*** Opening of Text block ***
McDonald's Treasure Land Adventure

Also known as: McDonald's Treasureland Adventure (US)
Developer: Treasure
Publishers: Sega (US/EU/JP), Tec Toy (BR)
Platform: Genesis
Released in JP: September 23, 1993
Released in US: December 1993
Released in EU: October 1993
Released in BR: 1994

ModelsIcon.png This game has unused models.
LevelSelectIcon.png This game has a hidden level select.
RegionIcon.png This game has regional differences.

To do:
Document the prototype, which has different enemies and shops/restaurants.

McDonald's Treasure Land Adventure is a game starring Ronald McDonald as he goes on an adventure to find some treasure. Despite having the characters from McDonaldland, it has little to do with McDonald's itself.
*** Close of Text block ***
*** Opening of Given data ***
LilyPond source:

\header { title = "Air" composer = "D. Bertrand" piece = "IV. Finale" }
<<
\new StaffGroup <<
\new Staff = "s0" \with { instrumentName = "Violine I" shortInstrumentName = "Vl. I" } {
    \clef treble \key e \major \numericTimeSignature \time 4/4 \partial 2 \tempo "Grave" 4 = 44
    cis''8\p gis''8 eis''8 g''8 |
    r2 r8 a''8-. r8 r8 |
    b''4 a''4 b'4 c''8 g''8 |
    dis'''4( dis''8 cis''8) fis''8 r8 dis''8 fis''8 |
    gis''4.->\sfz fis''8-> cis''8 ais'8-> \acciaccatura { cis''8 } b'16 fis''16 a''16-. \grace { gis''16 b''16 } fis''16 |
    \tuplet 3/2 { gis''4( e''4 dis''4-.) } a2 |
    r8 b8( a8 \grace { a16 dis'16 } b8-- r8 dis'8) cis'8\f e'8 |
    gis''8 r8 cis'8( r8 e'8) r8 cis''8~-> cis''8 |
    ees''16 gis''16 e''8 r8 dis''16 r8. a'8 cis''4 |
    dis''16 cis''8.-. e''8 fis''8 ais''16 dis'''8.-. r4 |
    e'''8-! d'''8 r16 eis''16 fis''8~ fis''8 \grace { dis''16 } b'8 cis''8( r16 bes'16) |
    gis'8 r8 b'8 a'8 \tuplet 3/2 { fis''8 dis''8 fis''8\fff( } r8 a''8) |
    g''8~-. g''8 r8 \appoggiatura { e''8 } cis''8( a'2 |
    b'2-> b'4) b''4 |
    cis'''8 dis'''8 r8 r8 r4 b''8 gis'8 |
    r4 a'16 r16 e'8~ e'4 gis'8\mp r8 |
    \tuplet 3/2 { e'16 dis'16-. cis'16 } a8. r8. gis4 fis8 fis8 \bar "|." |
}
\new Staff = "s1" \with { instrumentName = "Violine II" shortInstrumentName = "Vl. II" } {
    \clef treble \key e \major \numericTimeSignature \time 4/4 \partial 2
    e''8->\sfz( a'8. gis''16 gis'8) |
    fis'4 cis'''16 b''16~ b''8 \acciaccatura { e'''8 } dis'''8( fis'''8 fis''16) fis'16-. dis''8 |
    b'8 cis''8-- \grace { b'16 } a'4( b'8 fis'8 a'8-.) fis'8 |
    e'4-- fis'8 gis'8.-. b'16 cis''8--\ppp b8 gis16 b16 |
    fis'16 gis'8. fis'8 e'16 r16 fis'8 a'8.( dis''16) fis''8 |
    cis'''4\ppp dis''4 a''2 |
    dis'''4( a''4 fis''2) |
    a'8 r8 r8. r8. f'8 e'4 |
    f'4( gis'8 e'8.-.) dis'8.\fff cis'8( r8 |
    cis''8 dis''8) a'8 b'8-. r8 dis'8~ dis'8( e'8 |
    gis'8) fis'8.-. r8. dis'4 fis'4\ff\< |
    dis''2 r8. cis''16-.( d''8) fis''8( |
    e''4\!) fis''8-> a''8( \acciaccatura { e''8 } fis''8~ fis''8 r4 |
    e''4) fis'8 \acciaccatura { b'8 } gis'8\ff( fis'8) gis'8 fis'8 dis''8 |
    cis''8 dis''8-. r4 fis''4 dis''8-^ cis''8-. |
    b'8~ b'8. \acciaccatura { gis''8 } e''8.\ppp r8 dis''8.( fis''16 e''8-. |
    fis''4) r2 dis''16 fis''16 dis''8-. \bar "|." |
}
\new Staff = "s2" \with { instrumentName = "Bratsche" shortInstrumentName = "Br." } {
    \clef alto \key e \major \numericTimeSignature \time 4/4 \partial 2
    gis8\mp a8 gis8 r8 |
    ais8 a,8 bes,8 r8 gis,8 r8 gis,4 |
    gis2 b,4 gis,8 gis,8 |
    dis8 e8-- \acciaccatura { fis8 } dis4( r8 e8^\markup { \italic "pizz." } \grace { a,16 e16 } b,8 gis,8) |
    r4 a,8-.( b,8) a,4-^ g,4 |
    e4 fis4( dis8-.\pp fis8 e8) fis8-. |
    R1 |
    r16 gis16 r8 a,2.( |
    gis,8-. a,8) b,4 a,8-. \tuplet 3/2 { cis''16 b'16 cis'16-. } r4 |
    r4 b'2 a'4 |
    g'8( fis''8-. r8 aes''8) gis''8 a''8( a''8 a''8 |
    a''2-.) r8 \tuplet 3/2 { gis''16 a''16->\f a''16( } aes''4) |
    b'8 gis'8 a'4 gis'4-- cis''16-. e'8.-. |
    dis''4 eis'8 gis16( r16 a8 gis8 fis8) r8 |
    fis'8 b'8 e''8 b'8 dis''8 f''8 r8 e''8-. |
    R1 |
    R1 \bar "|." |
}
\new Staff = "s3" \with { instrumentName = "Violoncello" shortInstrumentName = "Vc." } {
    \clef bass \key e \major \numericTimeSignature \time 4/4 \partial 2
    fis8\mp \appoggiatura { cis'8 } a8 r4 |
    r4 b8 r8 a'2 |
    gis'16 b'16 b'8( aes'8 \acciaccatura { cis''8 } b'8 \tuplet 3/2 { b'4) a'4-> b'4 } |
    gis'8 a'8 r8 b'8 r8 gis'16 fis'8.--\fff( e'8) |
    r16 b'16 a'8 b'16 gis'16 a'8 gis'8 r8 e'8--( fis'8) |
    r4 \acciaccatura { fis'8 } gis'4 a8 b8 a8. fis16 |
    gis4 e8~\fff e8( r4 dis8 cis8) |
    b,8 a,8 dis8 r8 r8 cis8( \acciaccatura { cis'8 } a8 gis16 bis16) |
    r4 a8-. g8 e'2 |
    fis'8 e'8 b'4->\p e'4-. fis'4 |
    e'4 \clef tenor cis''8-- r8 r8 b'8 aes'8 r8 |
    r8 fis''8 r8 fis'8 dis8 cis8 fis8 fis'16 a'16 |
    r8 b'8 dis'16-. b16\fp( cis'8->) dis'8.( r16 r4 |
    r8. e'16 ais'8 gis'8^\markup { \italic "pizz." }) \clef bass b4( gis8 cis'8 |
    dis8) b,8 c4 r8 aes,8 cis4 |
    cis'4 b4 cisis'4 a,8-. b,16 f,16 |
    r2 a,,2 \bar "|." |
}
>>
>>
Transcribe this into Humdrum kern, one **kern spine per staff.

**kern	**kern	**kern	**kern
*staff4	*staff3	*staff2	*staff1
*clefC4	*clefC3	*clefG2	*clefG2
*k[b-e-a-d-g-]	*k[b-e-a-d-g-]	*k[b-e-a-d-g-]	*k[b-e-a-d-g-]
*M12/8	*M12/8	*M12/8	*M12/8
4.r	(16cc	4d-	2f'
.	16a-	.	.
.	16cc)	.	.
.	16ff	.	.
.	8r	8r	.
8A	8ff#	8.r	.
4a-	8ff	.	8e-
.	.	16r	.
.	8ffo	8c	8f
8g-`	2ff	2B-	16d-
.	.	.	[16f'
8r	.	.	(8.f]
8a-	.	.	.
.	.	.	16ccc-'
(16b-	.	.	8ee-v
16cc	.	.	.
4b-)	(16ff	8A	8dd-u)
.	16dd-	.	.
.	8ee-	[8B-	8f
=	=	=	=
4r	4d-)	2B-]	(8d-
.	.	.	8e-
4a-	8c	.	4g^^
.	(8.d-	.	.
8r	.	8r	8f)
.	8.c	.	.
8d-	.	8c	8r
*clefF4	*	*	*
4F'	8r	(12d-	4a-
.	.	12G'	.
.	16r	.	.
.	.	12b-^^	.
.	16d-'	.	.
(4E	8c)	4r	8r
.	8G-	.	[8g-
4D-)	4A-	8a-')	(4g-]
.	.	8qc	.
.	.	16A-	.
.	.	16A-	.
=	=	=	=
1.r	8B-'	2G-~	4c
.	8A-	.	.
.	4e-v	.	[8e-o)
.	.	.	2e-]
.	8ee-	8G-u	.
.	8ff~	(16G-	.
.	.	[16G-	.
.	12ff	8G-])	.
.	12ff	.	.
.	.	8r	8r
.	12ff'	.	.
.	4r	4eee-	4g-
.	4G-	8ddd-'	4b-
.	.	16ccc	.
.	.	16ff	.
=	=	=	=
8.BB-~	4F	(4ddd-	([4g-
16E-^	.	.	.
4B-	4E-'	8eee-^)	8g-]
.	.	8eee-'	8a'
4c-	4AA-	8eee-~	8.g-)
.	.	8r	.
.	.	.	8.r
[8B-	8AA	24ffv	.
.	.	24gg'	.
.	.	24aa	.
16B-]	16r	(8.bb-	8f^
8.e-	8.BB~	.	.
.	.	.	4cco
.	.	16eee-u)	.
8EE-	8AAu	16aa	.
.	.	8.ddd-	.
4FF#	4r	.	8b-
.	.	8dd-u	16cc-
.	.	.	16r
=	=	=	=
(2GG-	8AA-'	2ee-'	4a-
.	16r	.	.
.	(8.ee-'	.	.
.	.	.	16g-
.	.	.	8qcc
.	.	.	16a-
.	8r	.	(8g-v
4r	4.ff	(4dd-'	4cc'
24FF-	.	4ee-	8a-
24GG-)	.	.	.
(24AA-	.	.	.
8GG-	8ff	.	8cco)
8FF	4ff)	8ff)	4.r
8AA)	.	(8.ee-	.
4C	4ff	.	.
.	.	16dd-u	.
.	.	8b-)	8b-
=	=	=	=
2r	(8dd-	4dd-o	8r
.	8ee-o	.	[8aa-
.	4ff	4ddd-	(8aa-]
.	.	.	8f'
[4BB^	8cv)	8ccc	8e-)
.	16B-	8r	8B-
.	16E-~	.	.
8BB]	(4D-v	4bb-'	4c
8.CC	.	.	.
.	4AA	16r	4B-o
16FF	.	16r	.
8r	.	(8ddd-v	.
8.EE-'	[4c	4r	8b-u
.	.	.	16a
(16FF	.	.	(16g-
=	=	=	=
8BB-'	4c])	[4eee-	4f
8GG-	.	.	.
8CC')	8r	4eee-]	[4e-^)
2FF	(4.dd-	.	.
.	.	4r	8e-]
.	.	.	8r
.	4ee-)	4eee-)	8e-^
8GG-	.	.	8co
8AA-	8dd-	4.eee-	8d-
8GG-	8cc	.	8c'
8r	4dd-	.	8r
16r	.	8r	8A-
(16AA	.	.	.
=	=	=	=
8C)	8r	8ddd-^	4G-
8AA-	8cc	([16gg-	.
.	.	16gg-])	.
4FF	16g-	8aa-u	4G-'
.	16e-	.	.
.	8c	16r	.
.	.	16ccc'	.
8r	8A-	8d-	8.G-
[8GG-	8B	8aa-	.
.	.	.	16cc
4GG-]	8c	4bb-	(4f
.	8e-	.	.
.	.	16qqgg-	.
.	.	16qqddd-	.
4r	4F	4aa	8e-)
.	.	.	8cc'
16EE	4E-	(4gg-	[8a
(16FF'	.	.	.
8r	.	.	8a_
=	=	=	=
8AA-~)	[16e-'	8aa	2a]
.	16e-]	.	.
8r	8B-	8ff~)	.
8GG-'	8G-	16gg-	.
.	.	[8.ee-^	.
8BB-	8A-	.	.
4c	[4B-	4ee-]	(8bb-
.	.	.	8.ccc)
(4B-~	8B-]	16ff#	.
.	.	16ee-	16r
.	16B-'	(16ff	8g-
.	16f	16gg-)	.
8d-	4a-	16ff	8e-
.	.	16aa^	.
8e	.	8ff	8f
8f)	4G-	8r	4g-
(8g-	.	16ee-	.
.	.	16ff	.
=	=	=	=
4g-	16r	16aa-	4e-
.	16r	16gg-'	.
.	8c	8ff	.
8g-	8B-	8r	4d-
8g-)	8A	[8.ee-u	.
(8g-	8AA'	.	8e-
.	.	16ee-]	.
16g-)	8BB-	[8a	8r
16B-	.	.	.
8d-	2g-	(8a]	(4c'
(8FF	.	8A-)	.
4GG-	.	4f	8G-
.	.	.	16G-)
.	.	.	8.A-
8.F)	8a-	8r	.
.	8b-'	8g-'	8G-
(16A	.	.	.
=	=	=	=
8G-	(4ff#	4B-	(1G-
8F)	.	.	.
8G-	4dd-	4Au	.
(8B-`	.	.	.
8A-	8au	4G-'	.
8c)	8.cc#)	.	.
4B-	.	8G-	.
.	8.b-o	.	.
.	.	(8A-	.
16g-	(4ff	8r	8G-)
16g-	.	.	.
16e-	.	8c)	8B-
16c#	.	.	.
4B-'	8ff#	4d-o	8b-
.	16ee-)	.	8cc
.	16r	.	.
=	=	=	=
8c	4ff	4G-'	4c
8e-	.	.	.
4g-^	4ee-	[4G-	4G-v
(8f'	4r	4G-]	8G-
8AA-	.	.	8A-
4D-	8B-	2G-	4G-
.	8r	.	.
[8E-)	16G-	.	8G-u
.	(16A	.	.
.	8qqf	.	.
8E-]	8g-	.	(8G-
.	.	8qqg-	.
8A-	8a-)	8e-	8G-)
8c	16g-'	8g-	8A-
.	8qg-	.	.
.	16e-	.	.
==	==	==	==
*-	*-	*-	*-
*** Close of Given data ***
### Problems and tasks
A - Reproduce the passage on McDonald's Treasure Land Adventure word for word, starting with "Also known as: McDonald's" and going on through "has regional differences.".
B - Resume the passage on McDonald's Treasure Land Adventure, picking up right after its final sentence.

### Task answers
A -
Also known as: McDonald's Treasureland Adventure (US)
Developer: Treasure
Publishers: Sega (US/EU/JP), Tec Toy (BR)
Platform: Genesis
Released in JP: September 23, 1993
Released in US: December 1993
Released in EU: October 1993
Released in BR: 1994

ModelsIcon.png This game has unused models.
LevelSelectIcon.png This game has a hidden level select.
RegionIcon.png This game has regional differences.

B -
3D Object Demo

A simple 3D object demo can be accessed from the password screen. It was used to test the 3D graphics engine created by Kazuhiko Ishida to display the game's opening Treasure logo. (The existence of this Easter egg was first hinted at by Masato Maegawa during an interview in Issue 219 of Retro Gamer magazine.)

Enter the password Balloons, Ruby, M, Ronald. Press Start three times, until you hear an explosion sound, then quickly hold Up + Left. The McDonald's sign sprite will change into a 3D model.

  • D-Pad: Rotate object.
  • A + D-Pad: Move object.
  • B: Upscale object.
  • C: Downscale object.
  • A + C: Change object.

An unused model also exists. Use Game Genie codes NK3A-CJHA YV3A-CJHC in the Japanese version to replace the final object with a familiar-looking spaceship.

(Source: CaH4e3)

Level Select


At the title screen, press Left, Right, A, B, C and listen for a sound, then start the game.

(Source: GameFAQs (CharlieF))

Regional Differences


Japan/Europe US
Genmcdonaldstla-ringsflowersJP.png Genmcdonaldstla-ringsflowersUS.png

Both types of ring items became flowers in the US version, possibly because they looked a bit too similar to the rings from the Sonic the Hedgehog games. The rings in the Japanese/European version's HUD will flash when you have collected a full set, whereas the flowers in the US version's HUD will never flash.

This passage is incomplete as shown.